Transcribed page contents:
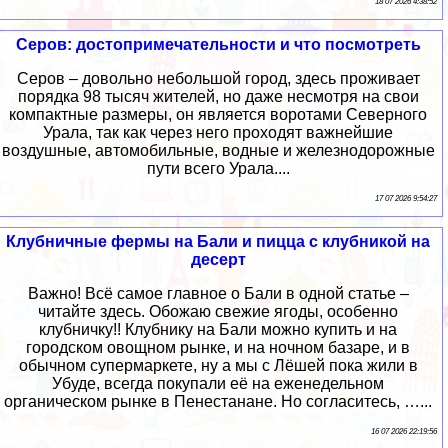
18 07 2026 4:38:52
Серов: достопримечательности и что посмотреть
Серов – довольно небольшой город, здесь проживает
порядка 98 тысяч жителей, но даже несмотря на свои
компактные размеры, он является воротами Северного
Урала, так как через него проходят важнейшие
воздушные, автомобильные, водные и железнодорожные
пути всего Урала....
17 07 2026 9:54:27
Клубничные фермы на Бали и пицца с клубникой на
десерт
Важно! Всё самое главное о Бали в одной статье –
читайте здесь. Обожаю свежие ягоды, особенно
клубничку!! Клубнику на Бали можно купить и на
городском овощном рынке, и на ночном базаре, и в
обычном супермаркете, ну а мы с Лёшей пока жили в
Убуде, всегда покупали её на еженедельном
органическом рынке в Пенестанане. Но согласитесь, …...
16 07 2026 22:19:56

- [Job item]:
Without the pictures, return the whole of the data exactly as given.

- [Problem solution]:
18 07 2026 4:38:52
Серов: достопримечательности и что посмотреть
Серов – довольно небольшой город, здесь проживает
порядка 98 тысяч жителей, но даже несмотря на свои
компактные размеры, он является воротами Северного
Урала, так как через него проходят важнейшие
воздушные, автомобильные, водные и железнодорожные
пути всего Урала....
17 07 2026 9:54:27
Клубничные фермы на Бали и пицца с клубникой на
десерт
Важно! Всё самое главное о Бали в одной статье –
читайте здесь. Обожаю свежие ягоды, особенно
клубничку!! Клубнику на Бали можно купить и на
городском овощном рынке, и на ночном базаре, и в
обычном супермаркете, ну а мы с Лёшей пока жили в
Убуде, всегда покупали её на еженедельном
органическом рынке в Пенестанане. Но согласитесь, …...
16 07 2026 22:19:56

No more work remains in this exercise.